Tenant depuis plus de vingt ans un bar à Gardanne, l'ancien milieu de terrain des Verts et de l'OM Bernard Pardo revient pour nous sur le match d'hier soir.
Comment analyses-tu cette remarquable victoire de Sainté à Marseille ?
Je crois que Saint-Etienne a été très opportuniste. L’OM était tout auréolé de son succès à Paris. Je crois que les Marseillais se sont vu un peu trop beaux et ont négligé Saint-Etienne. Or Claude Puel a pu faire cet été la préparation qu’il voulait, il a pu façonner son groupe comme il le voulait. Je pense que Marseille aurait dû être un peu plus méfiant. La performance des Verts ne m’a pas surpris, Saint-Etienne fait toujours des bons matches à Marseille.

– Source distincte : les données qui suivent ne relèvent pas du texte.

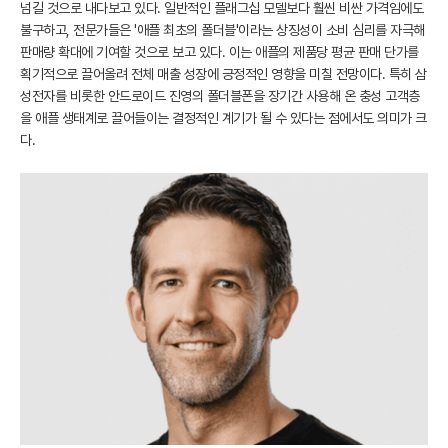
넘길 것으로 내다보고 있다. 일반적인 플래그십 모델보다 훨씬 비싼 가격임에도
불구하고, 전문가들은 '애플 최초의 폴더블'이라는 상징성이 소비 심리를 자극해
판매량 확대에 기여할 것으로 보고 있다. 이는 애플의 제품당 평균 판매 단가를
획기적으로 끌어올려 전체 매출 성장에 긍정적인 영향을 미칠 전망이다. 특히 삼
성전자를 비롯한 안드로이드 진영의 폴더블폰을 장기간 사용해 온 충성 고객층
을 애플 생태계로 끌어들이는 결정적인 계기가 될 수 있다는 점에서도 의미가 크
다.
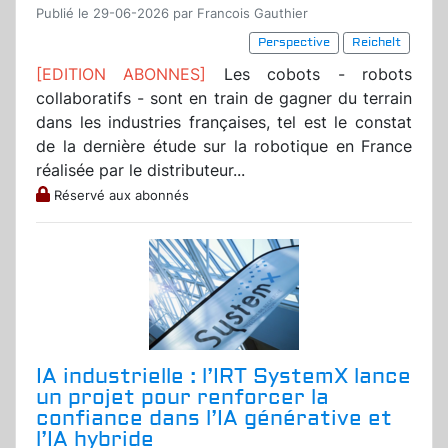
Publié le 29-06-2026 par Francois Gauthier
Perspective
Reichelt
[EDITION ABONNES]
Les cobots - robots
collaboratifs - sont en train de gagner du terrain
dans les industries françaises, tel est le constat
de la dernière étude sur la robotique en France
réalisée par le distributeur...
Réservé aux abonnés
IA industrielle : l’IRT SystemX lance
un projet pour renforcer la
confiance dans l’IA générative et
l’IA hybride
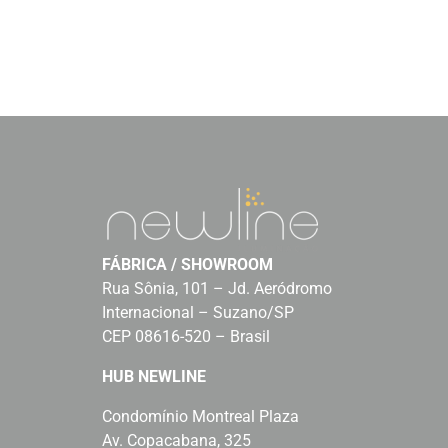
FÁBRICA / SHOWROOM
Rua Sônia, 101 – Jd. Aeródromo
Internacional – Suzano/SP
CEP 08616-520 – Brasil
HUB NEWLINE
Condomínio Montreal Plaza
Av. Copacabana, 325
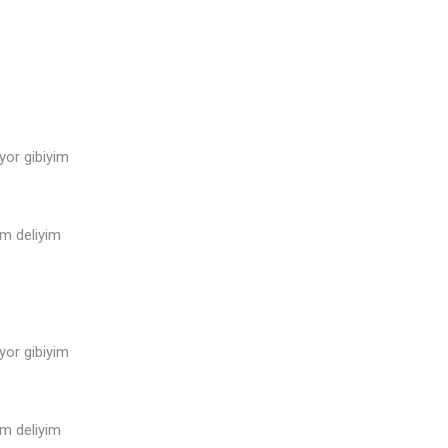
or gibiyim
m deliyim
or gibiyim
m deliyim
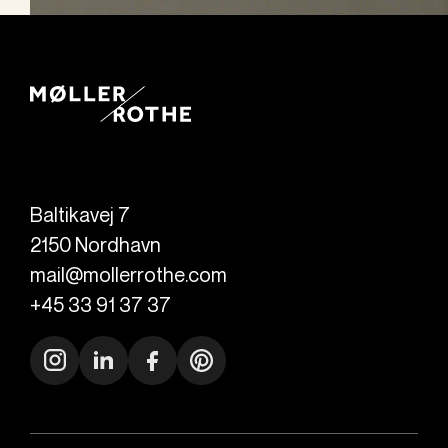
Baltikavej 7
2150
Nordhavn
mail@mollerrothe.com
+45 33 91 37 37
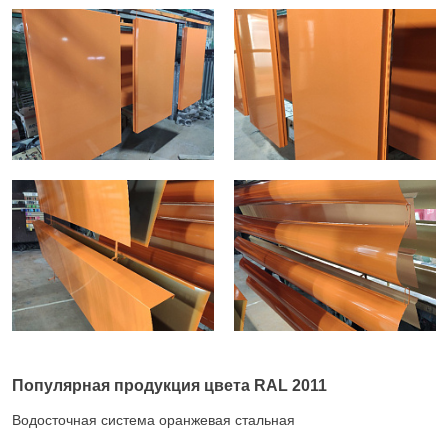
Популярная продукция цвета RAL 2011
Водосточная система оранжевая стальная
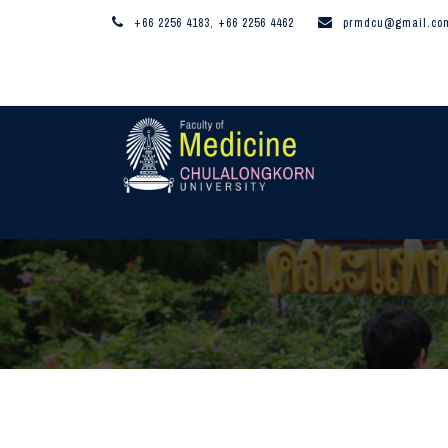
+66 2256 4183, +66 2256 4462
prmdcu@gmail.co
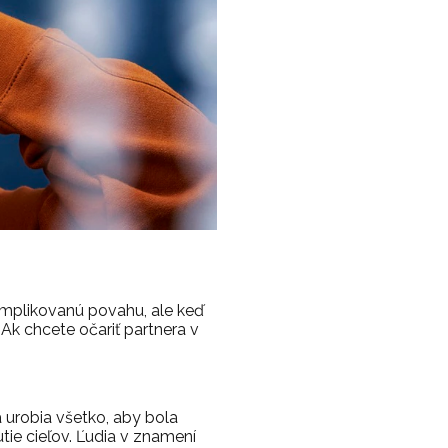
omplikovanú povahu, ale keď
Ak chcete očariť partnera v
 urobia všetko, aby bola
tie cieľov. Ľudia v znamení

Je ne sais pas si tu les as tous vus, alors ! Les Verts sont souvent passés à travers et la dernière fois que Sainté avait gagné là-bas, tu n’avais même pas vingt ans !
C’est vrai mais j’ai quand même vu pas mal de matches des Verts au Vélodrome. Parfois je les ai trouvés très bons et ils auraient mérité de meilleurs résultats. La saison dernière par exemple, j’y étais. Je trouve qu’ils avaient fait un bon match. Cette saison ils ont été récompensés, ils n'ont pas volé leur victoire. Claude Puel était arrivé en cours de saison l’an dernier. Cette nouvelle saison il a eu le temps de travailler avec son groupe. La performance réalisée hier par l’ASSE ne m’étonne pas. Le championnat est relativement ouvert, on voit l’émergence de certaines équipes. Je pense que la porte est ouverte cette année. Paris est en délicatesse, il y a des places à prendre, je pense que Sainté aura l’opportunité de se montrer cette année.

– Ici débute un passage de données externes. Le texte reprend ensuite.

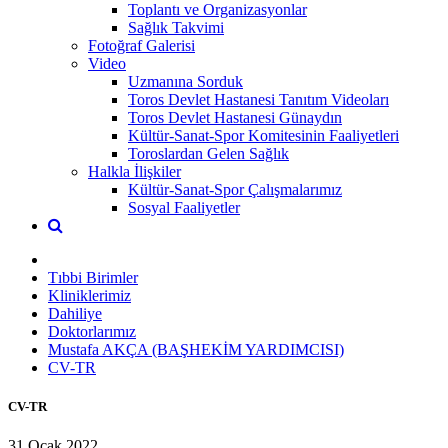
Toplantı ve Organizasyonlar
Sağlık Takvimi
Fotoğraf Galerisi
Video
Uzmanına Sorduk
Toros Devlet Hastanesi Tanıtım Videoları
Toros Devlet Hastanesi Günaydın
Kültür-Sanat-Spor Komitesinin Faaliyetleri
Toroslardan Gelen Sağlık
Halkla İlişkiler
Kültür-Sanat-Spor Çalışmalarımız
Sosyal Faaliyetler
Tıbbi Birimler
Kliniklerimiz
Dahiliye
Doktorlarımız
Mustafa AKÇA (BAŞHEKİM YARDIMCISI)
CV-TR
CV-TR
31 Ocak 2022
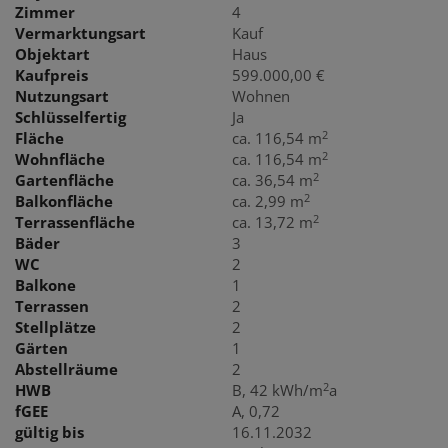
Zimmer
4
Vermarktungsart
Kauf
Objektart
Haus
Kaufpreis
599.000,00 €
Nutzungsart
Wohnen
Schlüsselfertig
Ja
2
Fläche
ca. 116,54 m
2
Wohnfläche
ca. 116,54 m
2
Gartenfläche
ca. 36,54 m
2
Balkonfläche
ca. 2,99 m
2
Terrassenfläche
ca. 13,72 m
Bäder
3
WC
2
Balkone
1
Terrassen
2
Stellplätze
2
Gärten
1
Abstellräume
2
2
HWB
B, 42 kWh/m
a
fGEE
A, 0,72
gültig bis
16.11.2032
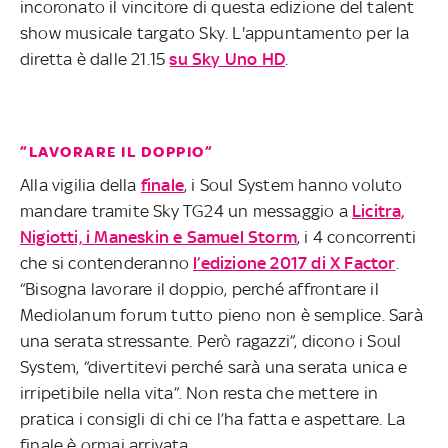
incoronato il vincitore di questa edizione del talent
show musicale targato Sky. L'appuntamento per la
diretta è dalle 21.15
su Sky Uno HD
.
“LAVORARE IL DOPPIO”
Alla vigilia della
finale
, i Soul System hanno voluto
mandare tramite Sky TG24 un messaggio a
Licitra,
Nigiotti, i Maneskin e Samuel Storm
, i 4 concorrenti
che si contenderanno
l’edizione 2017 di X Factor
.
“Bisogna lavorare il doppio, perché affrontare il
Mediolanum forum tutto pieno non è semplice. Sarà
una serata stressante. Però ragazzi”, dicono i Soul
System, “divertitevi perché sarà una serata unica e
irripetibile nella vita”. Non resta che mettere in
pratica i consigli di chi ce l’ha fatta e aspettare. La
finale è ormai arrivata.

Qu’as-tu aimé dans cette équipe stéphanoise hier soir ?
La performance collective. Le groupe ! J’ai vu un groupe cohérent. Tout le monde se bat pour tout le monde. Il n’y a pas vraiment de star dans cette équipe, tout le monde se retrousse les manches. C’est le style de Puel. Il a réussi à imposer sa patte à cette équipe-là. Cette équipe a été entreprenante en première mi-temps, elle a même eu des occasions de 2-0. Avec un brin de réussite, elle a su ensuite résister pendants le temps fort de l’OM en début de seconde période avant de porter l’estocade sur ce joli but de Bouanga.
Claude Puel est l’homme providentiel à Saint-Etienne ?
Je crois que Saint-Etienne, actuellement, avec Claude Puel, a eu l’intelligence de s’adapter à ses moyens financiers, à son budget. Cela fait des années que ça travaille bien au centre de formation de l’ASSE. Si c’est pour ne pas amener le club au top, ça ne sert pas à grand-chose de travailler avec des jeunes. Je crois que Claude Puel est vraiment le garçon qu’il fallait à l’ASSE. Claude a bourlingué, il est rude, un peu bourru mais il a fait ses preuves. Il a un gros CV, je pense qu’il va apporter énormément à Saint-Etienne.
Claude Puel s’appuie énormément sur les jeunes mais le meilleur d’entre eux actuellement souhaite rejoindre Leicester. Ça t’inspire quoi ?
Malheureusement, c’est la loi du marché, on ne peut pas lutter contre ça. L’avantage de cela, c’est que le club va se retrouver avec une manne financière qui va lui permettre de pérenniser sa saison. Il y a des mauvais côtés à perdre un tel talent très jeune, mais il y a des bons côtés car à ces moments-là on les amène au top et on en touche le fruit.
Wesley Fofana est très loin d’être parti. Il est au cœur du projet de Claude Puel, qui s’oppose fermement à son départ.
Tu n’as pas tort, Claude Puel est têtu comme personne, il peut aller au bout de ce qu’il veut. Je crois que Wesley Fofana est un joueur de grande valeur. S’il reste cette saison chez les Verts, il ne va pas se dévaloriser, bien au contraire. Je pense qu’il vaudra même plus cher la saison prochaine. Si la volonté de l’entraîneur est de le garder, il faut le conserver. Il faut faire confiance à l’entraîneur.
Seule équipe de l’élite à avoir remporté ses trois premiers matches de la saison, l’ASSE est donc en tête du championnat. Simple feu de paille ou phénomène durable ? Tu vois les Verts jouer le podium cette saison ?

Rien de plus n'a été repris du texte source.